Friday, December 03, 2010
Guilty Until Proven Innocent
I was approached by a nice woman who runs an out of school program for kids who don't handle the classroom environment so well. My duties would be as a bike shop guy helping the kids develop skill sets handling tools, projects, etc with bikes as their focus. It was to be a paid position and take up about 3 hours of my week. Okay fine. I was interested. Not for the money so much as just to help out.
I received an email from her. In it she insinuated my position was a lock and "oh, by the way, we need to know if you have had a background check recently and been fingerprinted." This was mentioned as if it was no big thing, business as usual.
I pondered her email. The longer I sat there and thought about it, the angrier I became. The notion that I have to prove I am of good enough character to work with children rubbed me the wrong way. In a country that supposedly champions the idea of presumed innocence, background checks, drug tests, and fingerprinting for no legal reason makes this claim look rather silly and hypocritical. And what is worse, the stigma attached to refusing to comply with these requests gives the impression one has something to hide. We should change the slogan to "Guilty until proven innocent".
Some of us still believe in the idea that innocent until proven guilty is an important enough ideal that refusal to comply is not because we have something to hide, but that we just object to having to prove our innocence without having been charged with anything.
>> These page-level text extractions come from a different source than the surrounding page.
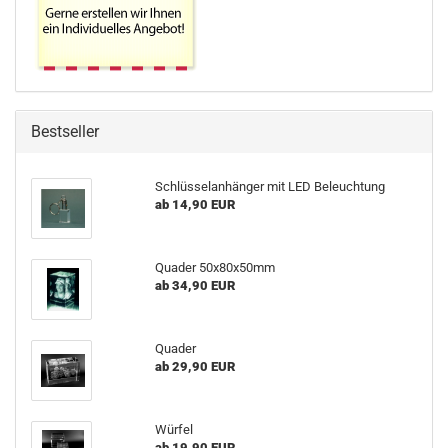
Bestseller
Schlüsselanhänger mit LED Beleuchtung
ab 14,90 EUR
Quader 50x80x50mm
ab 34,90 EUR
Quader
ab 29,90 EUR
Würfel
ab 19,90 EUR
Some ideals are worth taking a stand for. Refusing to take drug tests and yielding my past to some investigators are two I feel strongly about. So I emailed her back. I filled her in on the drug stupidity that landed me on the wrong side of the law. But then I told her I would not give her any information that would kick the background check into motion. It was the principle, not what they might find out. I flat out do not care if anyone knows about my few minor brushes with the law. I was stupid when I was young. I got caught being stupid. I paid the price passed down from the bench and then moved on with my life. Christ, it's been almost 30 years now.
And now I am sure she and whoever she answers to are wondering, "What does he have to hide?" And you know what? I could not care less what anyone thinks by my refusal. I know why I did it. I know and admitted what I did years ago. If that is not enough, well, find someone else.
I often make fun of those folks who would have us return to the days of Ozzie and Harriet. I know that the world has become a more dangerous and complex place. But in my opinion, half of our problems stem from a mass paranoia that has ballooned out of control. As a culture we now seem to assume the worst in people before we assume the best. This may be the new reality, but it does not mean I have to cave to it. I always try my best to give everyone I meet a fair shot before I cast them out of my life. It's too bad our nation, our world has decided to take a different course.